Non-negative matrix factorization algorithm for the deconvolution of one dimensional chromatograms

In chromatogram analysis, overlapped chromatograms are difficult to analyze if they are not resolved. The conventional multivariate resolution techniques do not give accurate results when the chromatograms are severely overlapped. In this work, ML-NMFdiv, modified non-negative matrix factorization (NMF) with divergence objective algorithm has been proposed for the separation of severely overlapped chromatograms of acetone and acrolein mixture. Before applying NMF, principal component analysis (PCA) is applied to determine number of components in the mixture taken. Most of the NMF algorithms used so far for chromatogram separation do not converge to a stable limit point and no uniqueness in the results. To get unique results, instead of random initialization, three different initialization methods namely, Robust initialization, NNDSVD (Non-Negative Double Singular Value Decomposition) based initialization and EFA (Evolving Factor Analysis) based initializations, have been used in this work and the performances are compared.
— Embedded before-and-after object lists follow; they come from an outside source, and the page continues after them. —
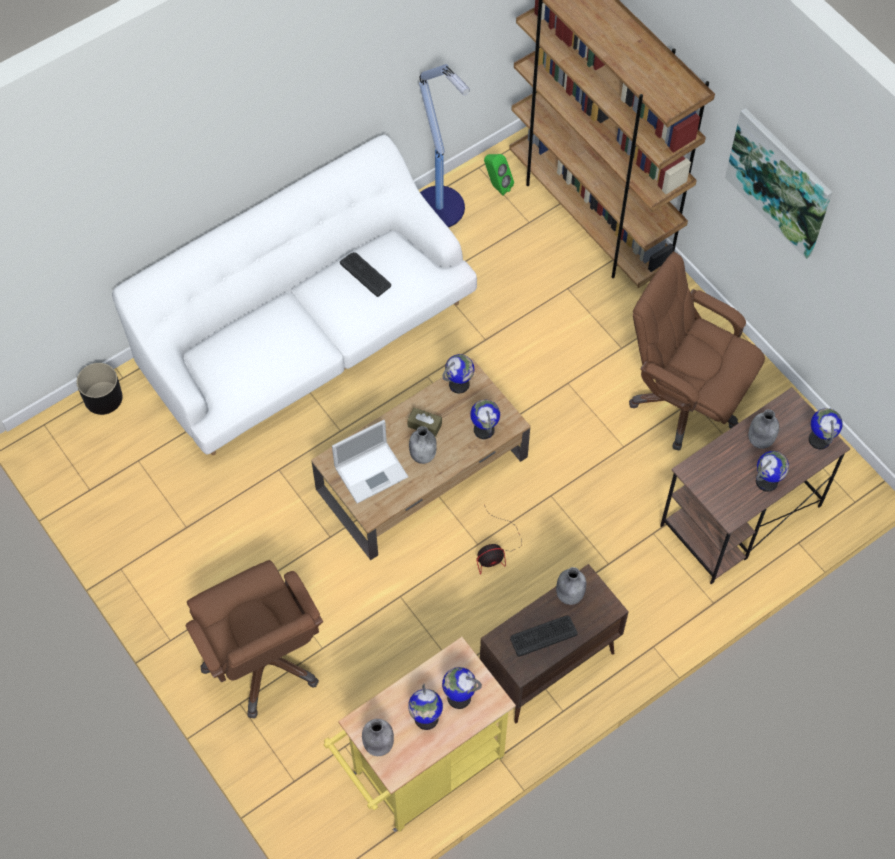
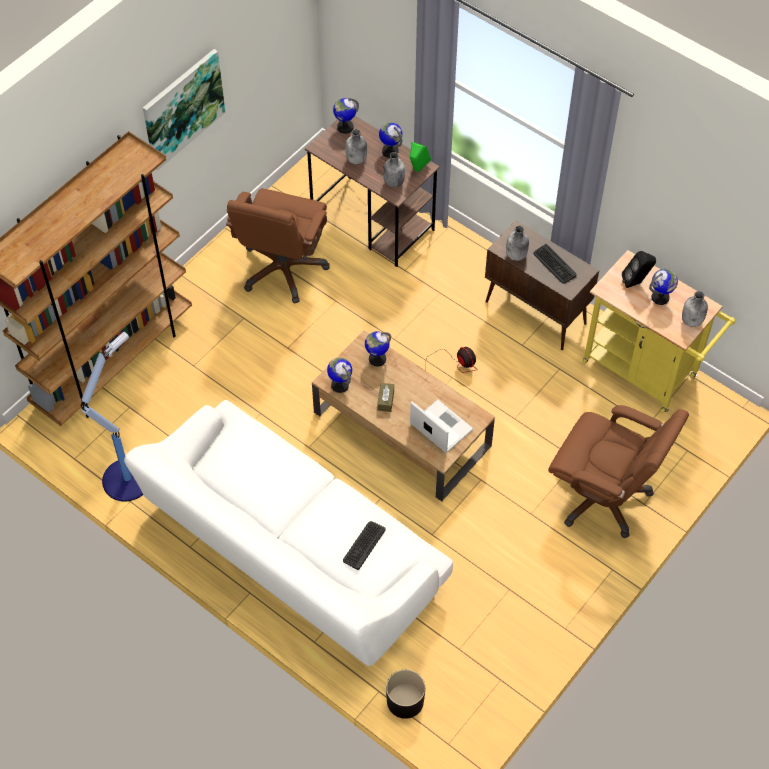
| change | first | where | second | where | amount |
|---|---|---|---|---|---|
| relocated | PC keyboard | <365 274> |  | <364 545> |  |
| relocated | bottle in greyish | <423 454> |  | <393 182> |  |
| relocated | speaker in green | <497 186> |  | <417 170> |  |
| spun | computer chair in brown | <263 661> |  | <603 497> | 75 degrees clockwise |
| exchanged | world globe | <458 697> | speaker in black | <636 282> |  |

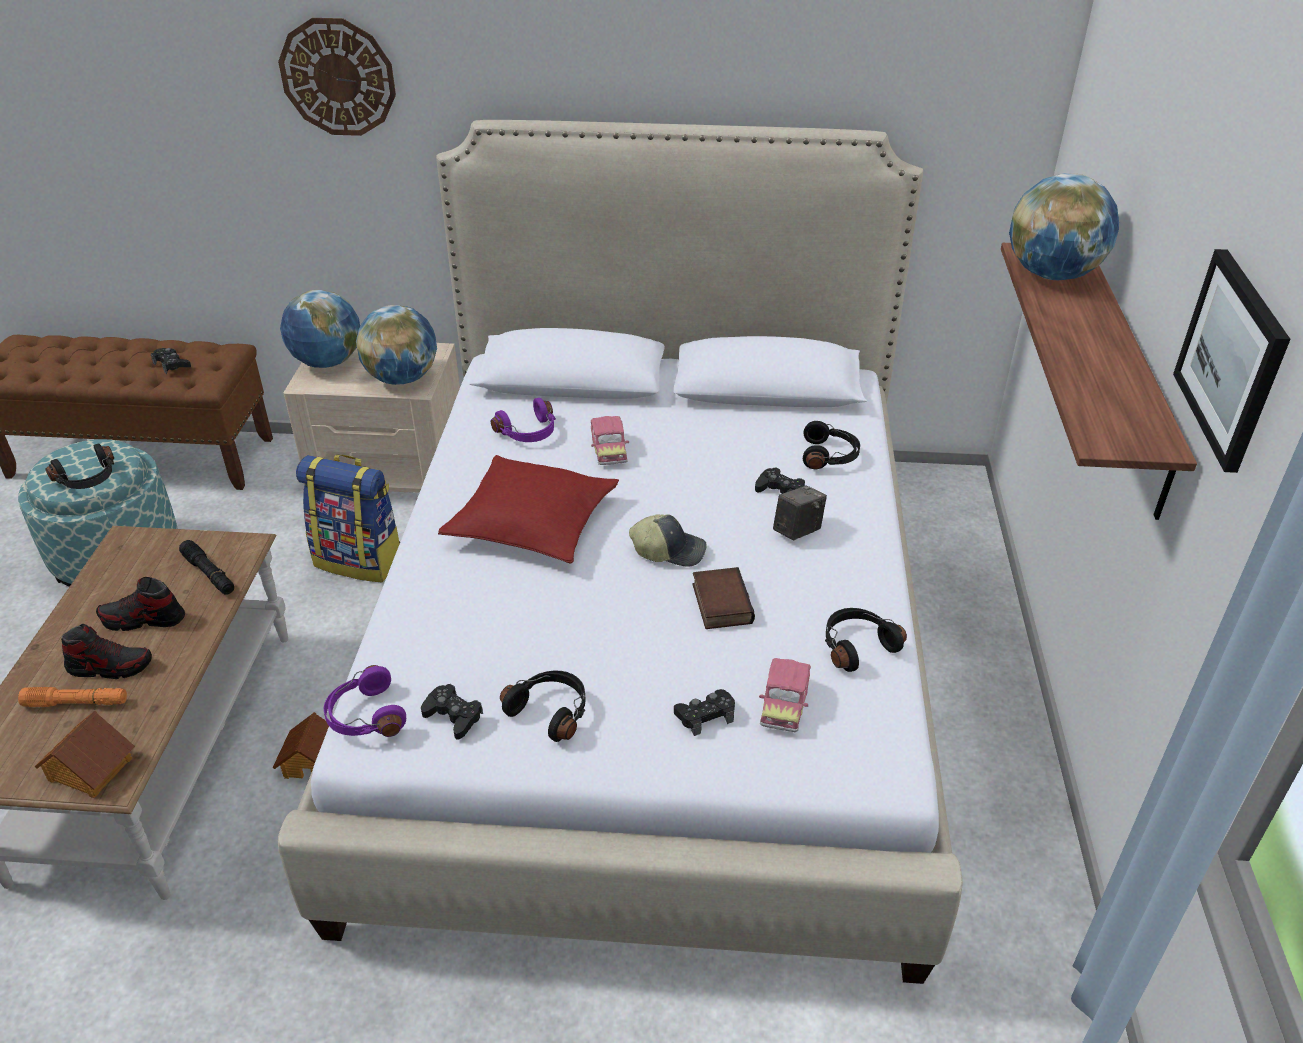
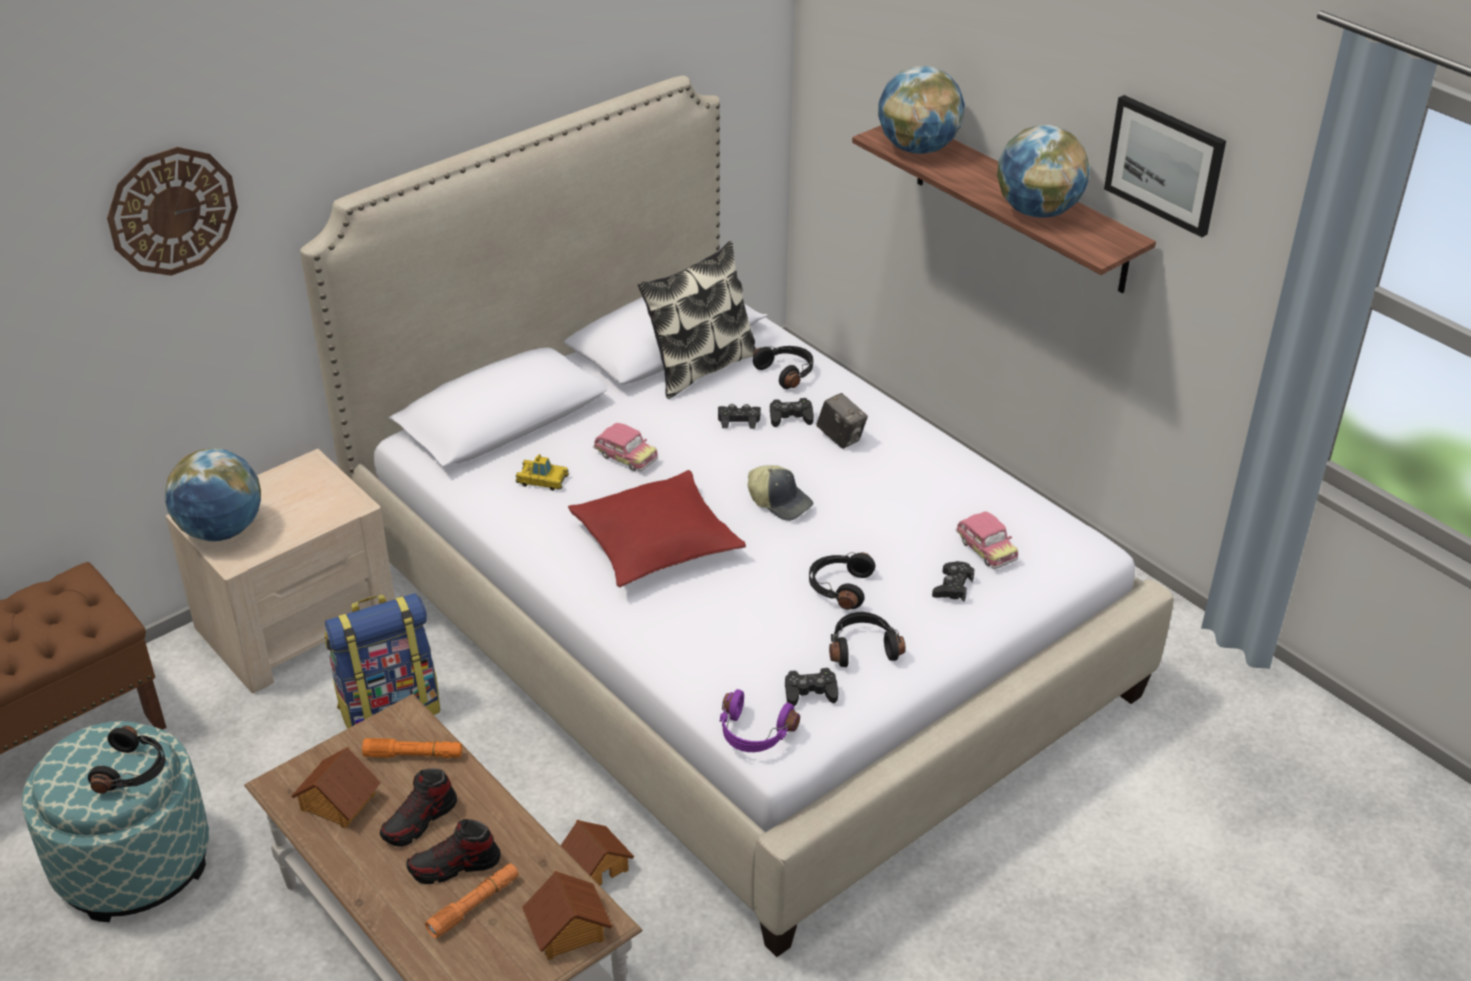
| change | first | where | second | where | amount |
|---|---|---|---|---|---|
| appeared |  |  | miniature house | <337 802> |  |
| colour | flashlight in black | <209 574> | flashlight in orangey | <413 755> |  |
| spun | shoe | <111 666> |  | <454 866> | 150 degrees counterclockwise |
| exchanged | headphones in purple-coloured | <529 433> | toy car | <542 480> |  |
| appeared |  |  | pillow | <700 367> |  |
| relocated | game controller in black | <172 364> |  | <739 420> |  |
| spun | cap | <669 550> |  | <780 501> | 75 degrees clockwise |
| relocated | headphones in black | <856 646> |  | <839 587> |  |
| spun | still camera | <797 531> |  | <841 438> | 135 degrees clockwise |
| relocated | world globe | <402 378> |  | <1037 211> |  |
| missing | bound book | <719 603> |  |  |  |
The multiplicative update of already existing NMFdiv algorithm has been modified and proposed in this work as ML-NMFdiv (NMFdiv with modified multiplicative update) for overlapped chromatogram separation to improve the convergence. The proposed ML-NMFdiv algorithm is applied on the simulated and experimental chromatograms obtained for acetone and acrolein mixture. The results of proposed ML-NMFdiv are compared with existing Multivariate Curve Resolution-Alternating Least Square (MCR-ALS) method.